**WORK INSTRUCTION**
Find "355 30 1.35" below and begin at its line; stop after the line with "986 600 690". Output those lines exactly, without pictures.

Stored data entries
--- --- ---

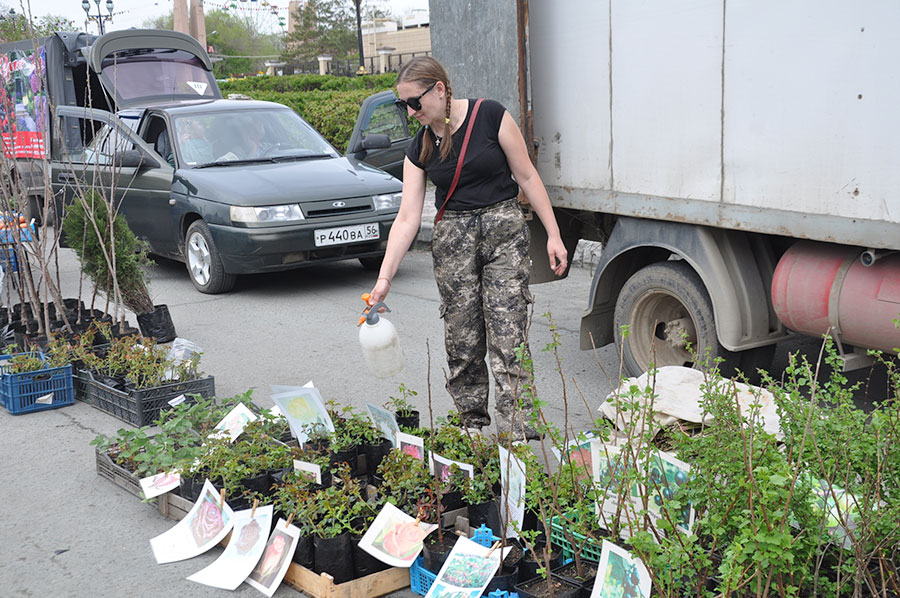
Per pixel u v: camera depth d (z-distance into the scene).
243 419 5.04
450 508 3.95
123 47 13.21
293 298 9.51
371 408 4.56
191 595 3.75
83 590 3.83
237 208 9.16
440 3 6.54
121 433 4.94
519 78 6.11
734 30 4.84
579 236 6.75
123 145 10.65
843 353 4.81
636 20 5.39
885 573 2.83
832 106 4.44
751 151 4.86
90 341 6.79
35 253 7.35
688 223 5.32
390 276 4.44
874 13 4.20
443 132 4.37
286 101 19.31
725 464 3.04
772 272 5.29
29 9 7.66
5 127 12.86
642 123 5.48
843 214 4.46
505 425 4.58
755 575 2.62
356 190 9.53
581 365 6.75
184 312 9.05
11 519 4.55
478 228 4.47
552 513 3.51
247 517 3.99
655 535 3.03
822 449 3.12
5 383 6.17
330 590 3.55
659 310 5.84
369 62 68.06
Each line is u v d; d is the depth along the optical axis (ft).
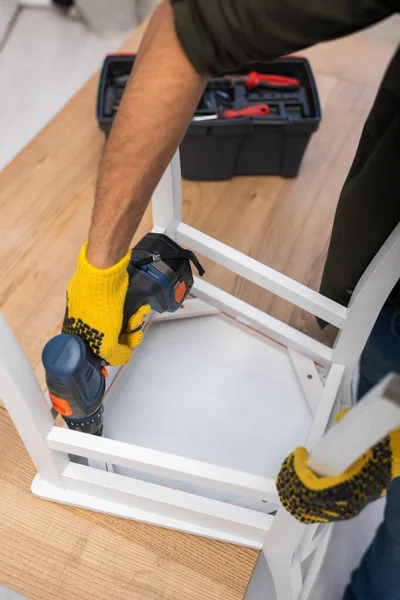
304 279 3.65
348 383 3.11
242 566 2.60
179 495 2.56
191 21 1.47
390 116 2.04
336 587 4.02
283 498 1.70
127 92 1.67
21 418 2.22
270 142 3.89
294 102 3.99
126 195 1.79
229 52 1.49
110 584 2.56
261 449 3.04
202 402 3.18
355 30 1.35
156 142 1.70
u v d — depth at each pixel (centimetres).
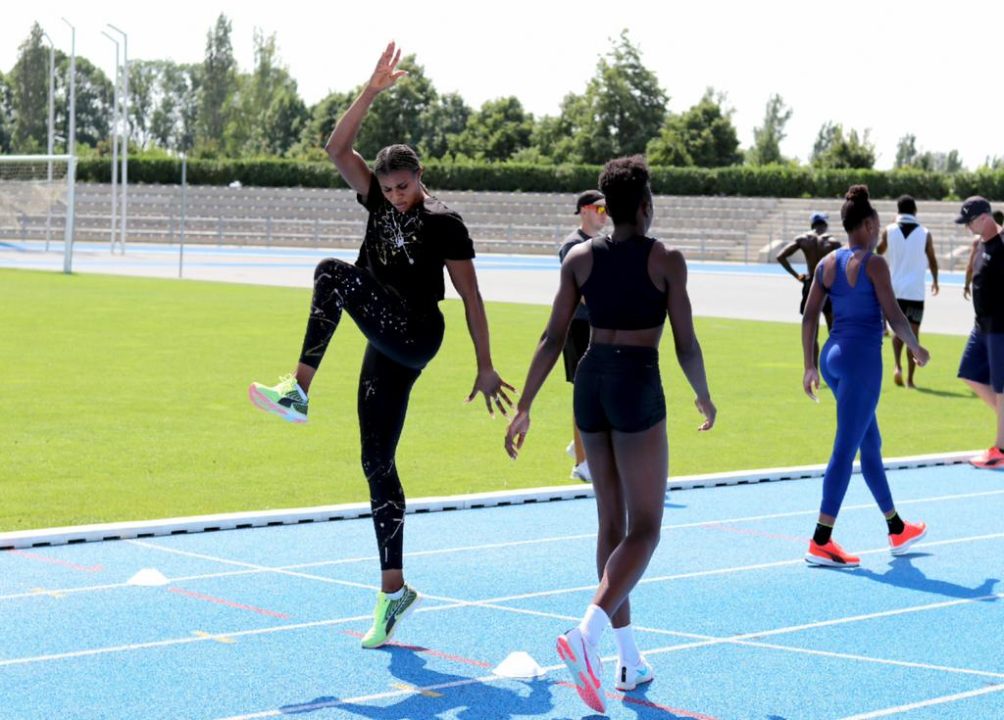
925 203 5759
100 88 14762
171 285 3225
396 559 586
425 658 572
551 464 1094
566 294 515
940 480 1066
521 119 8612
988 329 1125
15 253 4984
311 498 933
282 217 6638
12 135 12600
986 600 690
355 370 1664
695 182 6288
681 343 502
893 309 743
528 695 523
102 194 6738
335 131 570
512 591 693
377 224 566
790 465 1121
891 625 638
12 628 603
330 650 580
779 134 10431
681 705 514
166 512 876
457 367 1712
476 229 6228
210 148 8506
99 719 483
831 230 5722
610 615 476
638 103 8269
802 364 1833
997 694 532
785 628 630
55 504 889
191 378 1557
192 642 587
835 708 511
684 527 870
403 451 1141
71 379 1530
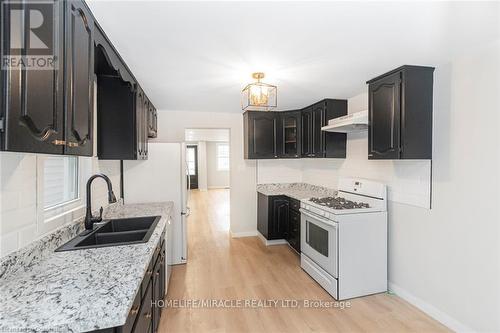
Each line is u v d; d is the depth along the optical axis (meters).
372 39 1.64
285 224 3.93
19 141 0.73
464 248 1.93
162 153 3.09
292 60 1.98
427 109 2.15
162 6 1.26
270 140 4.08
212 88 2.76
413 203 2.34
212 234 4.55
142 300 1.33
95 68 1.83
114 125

--- --- ---

**TASK RESULT**
355 30 1.35
156 142 1.70
u v d — depth at each pixel (centimetres).
925 203 5759
100 88 14762
171 285 3225
396 559 586
425 658 572
551 464 1094
566 294 515
940 480 1066
521 119 8612
988 329 1125
15 253 4984
311 498 933
282 217 6638
12 135 12600
986 600 690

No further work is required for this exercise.